Age-related changes in antioxidant enzyme activities and lipid peroxidation in lungs of control and sulfur dioxide exposed rats

Gumuslu S., Bilmen S., Korgun D., Yargicoglu P., Agar A.

FREE RADICAL RESEARCH, vol.34, no.6, pp.621-627, 2001 (SCI-Expanded) identifier identifier identifier

  • Publication Type: Article / Article
  • Volume: 34 Issue: 6
  • Publication Date: 2001
  • Doi Number: 10.1080/10715760100300511
  • Journal Indexes: Science Citation Index Expanded (SCI-EXPANDED), Scopus
  • Page Numbers: pp.621-627
  • Keywords: aging, sulfur dioxide, antioxidant enzymes, lipid peroxidation, rat, SUPEROXIDE-DISMUTASE, GLUTATHIONE-PEROXIDASE, CATALASE, ERYTHROCYTES, METABOLISM, INHALATION, SULFITE, LIVER
  • Akdeniz University Affiliated: Yes


Antioxidant defenses within the lung are pivotal in preventing damage from oxidative toxicants. There have also been several reports with conflicting results on the antioxidant system during aging.
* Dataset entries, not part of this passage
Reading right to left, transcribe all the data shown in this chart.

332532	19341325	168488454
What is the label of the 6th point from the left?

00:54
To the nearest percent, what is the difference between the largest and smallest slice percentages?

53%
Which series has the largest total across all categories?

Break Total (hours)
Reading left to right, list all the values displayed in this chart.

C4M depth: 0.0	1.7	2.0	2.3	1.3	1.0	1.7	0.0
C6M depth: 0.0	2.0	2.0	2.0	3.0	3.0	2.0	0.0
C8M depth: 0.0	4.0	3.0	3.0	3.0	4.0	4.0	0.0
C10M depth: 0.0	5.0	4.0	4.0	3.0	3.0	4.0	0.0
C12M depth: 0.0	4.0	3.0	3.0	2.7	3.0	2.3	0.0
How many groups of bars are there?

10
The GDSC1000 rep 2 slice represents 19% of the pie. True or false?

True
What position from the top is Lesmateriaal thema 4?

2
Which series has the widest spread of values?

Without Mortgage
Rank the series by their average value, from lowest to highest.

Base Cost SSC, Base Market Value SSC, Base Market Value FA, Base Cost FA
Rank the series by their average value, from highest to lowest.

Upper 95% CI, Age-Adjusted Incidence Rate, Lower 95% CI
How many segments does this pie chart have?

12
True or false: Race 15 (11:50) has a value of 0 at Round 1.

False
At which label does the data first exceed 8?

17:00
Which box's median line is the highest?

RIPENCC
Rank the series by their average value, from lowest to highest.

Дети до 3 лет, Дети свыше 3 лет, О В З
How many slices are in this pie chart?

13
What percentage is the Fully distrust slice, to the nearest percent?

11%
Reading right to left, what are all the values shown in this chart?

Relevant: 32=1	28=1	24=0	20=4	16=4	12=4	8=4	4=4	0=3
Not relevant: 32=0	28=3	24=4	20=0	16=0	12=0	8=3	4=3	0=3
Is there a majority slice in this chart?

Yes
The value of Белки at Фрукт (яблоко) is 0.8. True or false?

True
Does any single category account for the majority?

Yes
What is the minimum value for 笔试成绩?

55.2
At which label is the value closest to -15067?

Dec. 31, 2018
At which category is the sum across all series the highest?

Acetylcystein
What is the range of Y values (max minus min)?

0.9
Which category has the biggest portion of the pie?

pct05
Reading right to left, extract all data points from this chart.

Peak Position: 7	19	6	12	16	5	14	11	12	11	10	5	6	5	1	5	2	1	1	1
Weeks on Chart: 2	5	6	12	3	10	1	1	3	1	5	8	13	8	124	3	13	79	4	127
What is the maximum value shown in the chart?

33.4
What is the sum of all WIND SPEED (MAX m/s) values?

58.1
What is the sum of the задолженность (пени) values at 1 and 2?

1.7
In this study, we attempted to investigate age-related alterations in both antioxidant enzyme activities and thiobarbituric acid-reactive substances (TBARS), a product of lipid peroxidation, in the whole lung of control and sulfur dioxide (SO2) exposed rats of different age groups (3-, 12-, and 24-months-old). Swiss-Albino Male rats were exposed to 10 ppm SO2 1 hr/day, 7 days/week for 6 weeks. The antioxidant enzymes examined include CuZn-superoxide dismutase (SOD), catalase (CAT), glutathione peroxidase (GSH-Px) and glutathione S-transferase (GST). A mixed pattern of age-associated alterations in antioxidant activities was observed. SOD, GSH-Px and GST activities were increased with age, but CAT activity was decreased. Lung SOD, GSH-Px and GST activities were also increased in response to SO2. The level of TBARS was increased with age. SO2 exposure stimulated lipid peroxide formation in the lung as indicated by an increase in the level of TBARS. These findings suggest that both aging and SO2 exposure may impose an oxidative stress to the body. We conclude that the increase in the activities of the antioxidant enzymes of the lung during aging, could be interpreted as a positive feedback mechanism in response to rising lipid peroxidation.